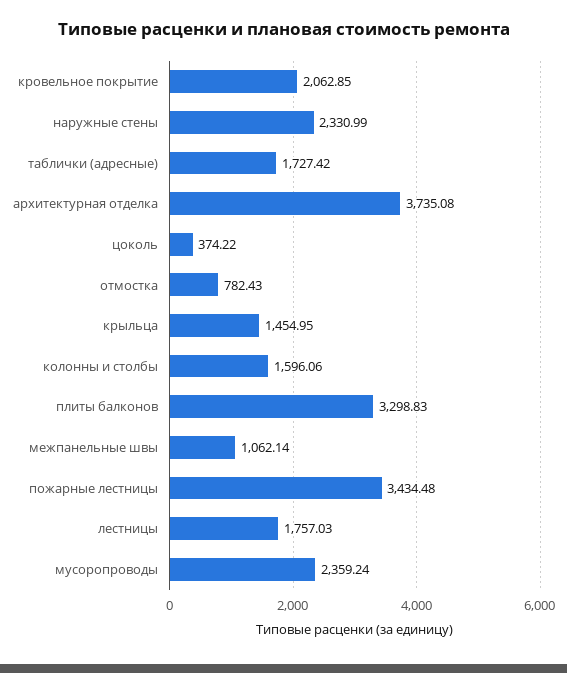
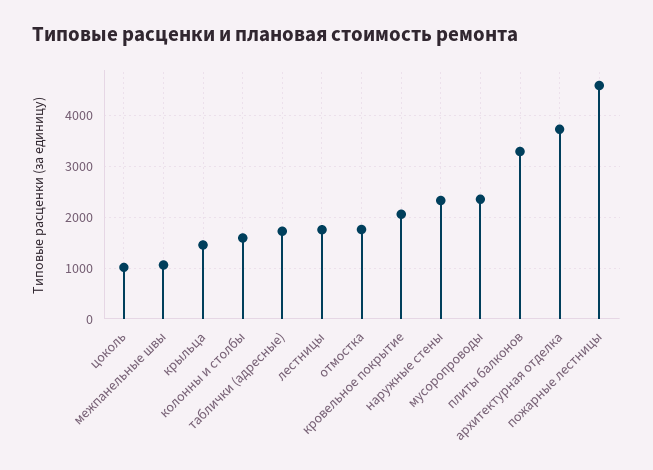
  {
    "кровельное покрытие": 2062.85,
    "наружные стены": 2330.99,
    "таблички (адресные)": 1727.42,
    "архитектурная отделка": 3735.08,
-   "цоколь": 374.22,
+   "цоколь": 1000,
-   "отмостка": 782.43,
+   "отмостка": 1800,
    "крыльца": 1454.95,
    "колонны и столбы": 1596.06,
    "плиты балконов": 3298.83,
    "межпанельные швы": 1062.14,
-   "пожарные лестницы": 3434.48,
+   "пожарные лестницы": 4600,
    "лестницы": 1757.03,
    "мусоропроводы": 2359.24
  }

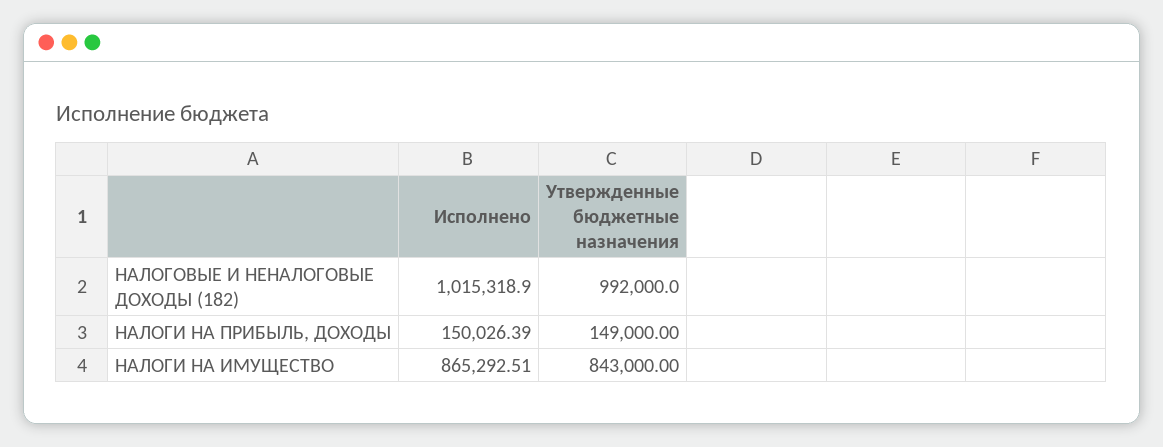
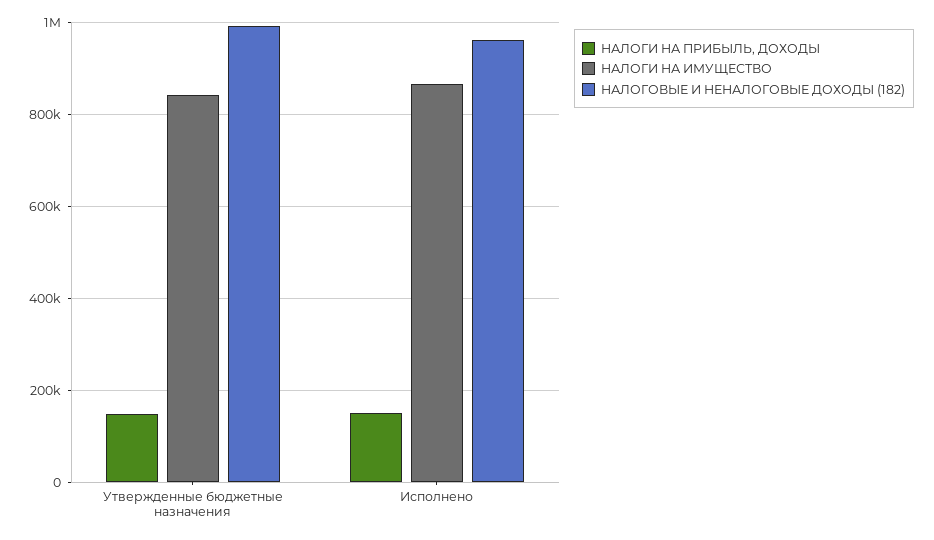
  {
    "НАЛОГОВЫЕ И НЕНАЛОГОВЫЕ ДОХОДЫ (182)": {
-     "Исполнено": 1015318.9,
+     "Исполнено": 960000,
      "Утвержденные бюджетные назначения": 992000
    },
    "НАЛОГИ НА ПРИБЫЛЬ, ДОХОДЫ": {
      "Исполнено": 150026.39,
      "Утвержденные бюджетные назначения": 149000
    },
    "НАЛОГИ НА ИМУЩЕСТВО": {
      "Исполнено": 865292.51,
      "Утвержденные бюджетные назначения": 843000
    }
  }

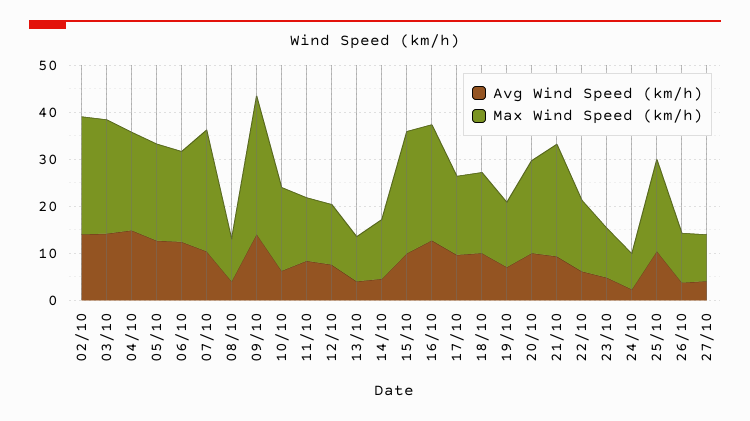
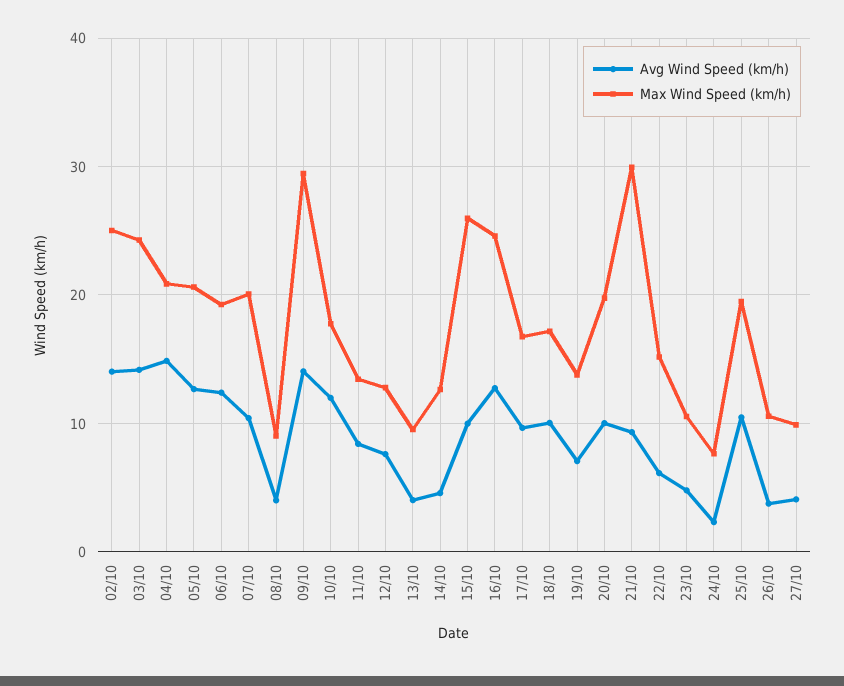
  {
    "Avg Wind Speed (km/h)": {
      "02/10": 14,
      "03/10": 14,
      "04/10": 15,
      "05/10": 13,
      "06/10": 12,
      "07/10": 10,
      "08/10": 4,
      "09/10": 14,
-     "10/10": 6,
+     "10/10": 12,
      "11/10": 8,
      "12/10": 8,
      "13/10": 4,
      "14/10": 5,
      "15/10": 10,
      "16/10": 13,
      "17/10": 10,
      "18/10": 10,
      "19/10": 7,
      "20/10": 10,
      "21/10": 9,
      "22/10": 6,
      "23/10": 5,
      "24/10": 2,
      "25/10": 10,
      "26/10": 4,
      "27/10": 4
    },
    "Max Wind Speed (km/h)": {
      "02/10": 25,
      "03/10": 24,
      "04/10": 21,
      "05/10": 21,
      "06/10": 19,
-     "07/10": 26,
+     "07/10": 20,
      "08/10": 9,
      "09/10": 29,
      "10/10": 18,
      "11/10": 13,
      "12/10": 13,
      "13/10": 10,
      "14/10": 13,
      "15/10": 26,
      "16/10": 25,
      "17/10": 17,
      "18/10": 17,
      "19/10": 14,
      "20/10": 20,
-     "21/10": 24,
+     "21/10": 30,
      "22/10": 15,
      "23/10": 11,
      "24/10": 8,
      "25/10": 19,
      "26/10": 11,
      "27/10": 10
    }
  }

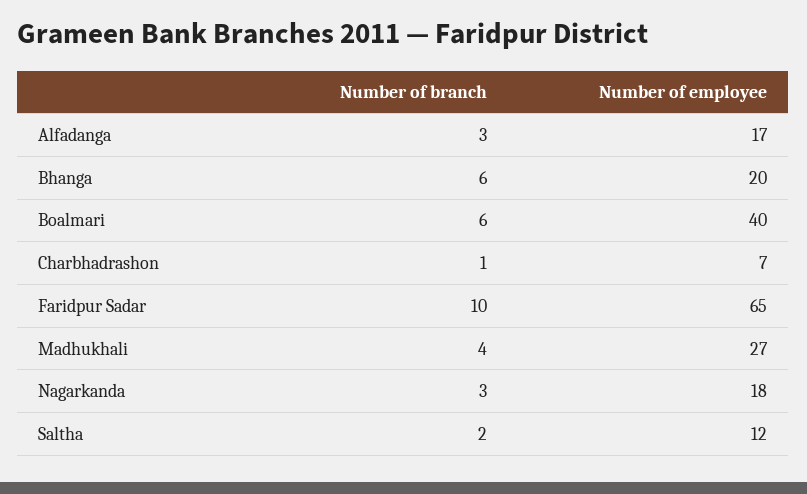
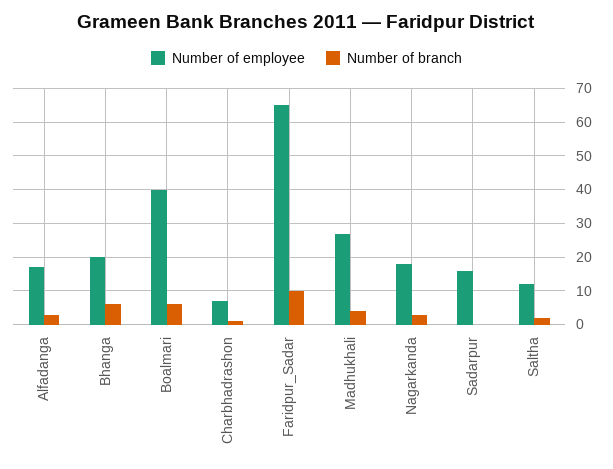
  {
    "Number of branch": {
      "Alfadanga": 3,
      "Bhanga": 6,
      "Boalmari": 6,
      "Charbhadrashon": 1,
      "Faridpur Sadar": 10,
      "Madhukhali": 4,
      "Nagarkanda": 3,
-     "Saltha": 2
+     "Saltha": 2,
+     "Sadarpur": 0
    },
    "Number of employee": {
      "Alfadanga": 17,
      "Bhanga": 20,
      "Boalmari": 40,
      "Charbhadrashon": 7,
      "Faridpur Sadar": 65,
      "Madhukhali": 27,
      "Nagarkanda": 18,
-     "Saltha": 12
+     "Saltha": 12,
+     "Sadarpur": 15
    }
  }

***

## Activity
The copy you return must match the records above exactly, minus any images.

## Final answer
  {
    "кровельное покрытие": 2062.85,
    "наружные стены": 2330.99,
    "таблички (адресные)": 1727.42,
    "архитектурная отделка": 3735.08,
-   "цоколь": 374.22,
+   "цоколь": 1000,
-   "отмостка": 782.43,
+   "отмостка": 1800,
    "крыльца": 1454.95,
    "колонны и столбы": 1596.06,
    "плиты балконов": 3298.83,
    "межпанельные швы": 1062.14,
-   "пожарные лестницы": 3434.48,
+   "пожарные лестницы": 4600,
    "лестницы": 1757.03,
    "мусоропроводы": 2359.24
  }

  {
    "НАЛОГОВЫЕ И НЕНАЛОГОВЫЕ ДОХОДЫ (182)": {
-     "Исполнено": 1015318.9,
+     "Исполнено": 960000,
      "Утвержденные бюджетные назначения": 992000
    },
    "НАЛОГИ НА ПРИБЫЛЬ, ДОХОДЫ": {
      "Исполнено": 150026.39,
      "Утвержденные бюджетные назначения": 149000
    },
    "НАЛОГИ НА ИМУЩЕСТВО": {
      "Исполнено": 865292.51,
      "Утвержденные бюджетные назначения": 843000
    }
  }

  {
    "Avg Wind Speed (km/h)": {
      "02/10": 14,
      "03/10": 14,
      "04/10": 15,
      "05/10": 13,
      "06/10": 12,
      "07/10": 10,
      "08/10": 4,
      "09/10": 14,
-     "10/10": 6,
+     "10/10": 12,
      "11/10": 8,
      "12/10": 8,
      "13/10": 4,
      "14/10": 5,
      "15/10": 10,
      "16/10": 13,
      "17/10": 10,
      "18/10": 10,
      "19/10": 7,
      "20/10": 10,
      "21/10": 9,
      "22/10": 6,
      "23/10": 5,
      "24/10": 2,
      "25/10": 10,
      "26/10": 4,
      "27/10": 4
    },
    "Max Wind Speed (km/h)": {
      "02/10": 25,
      "03/10": 24,
      "04/10": 21,
      "05/10": 21,
      "06/10": 19,
-     "07/10": 26,
+     "07/10": 20,
      "08/10": 9,
      "09/10": 29,
      "10/10": 18,
      "11/10": 13,
      "12/10": 13,
      "13/10": 10,
      "14/10": 13,
      "15/10": 26,
      "16/10": 25,
      "17/10": 17,
      "18/10": 17,
      "19/10": 14,
      "20/10": 20,
-     "21/10": 24,
+     "21/10": 30,
      "22/10": 15,
      "23/10": 11,
      "24/10": 8,
      "25/10": 19,
      "26/10": 11,
      "27/10": 10
    }
  }

  {
    "Number of branch": {
      "Alfadanga": 3,
      "Bhanga": 6,
      "Boalmari": 6,
      "Charbhadrashon": 1,
      "Faridpur Sadar": 10,
      "Madhukhali": 4,
      "Nagarkanda": 3,
-     "Saltha": 2
+     "Saltha": 2,
+     "Sadarpur": 0
    },
    "Number of employee": {
      "Alfadanga": 17,
      "Bhanga": 20,
      "Boalmari": 40,
      "Charbhadrashon": 7,
      "Faridpur Sadar": 65,
      "Madhukhali": 27,
      "Nagarkanda": 18,
-     "Saltha": 12
+     "Saltha": 12,
+     "Sadarpur": 15
    }
  }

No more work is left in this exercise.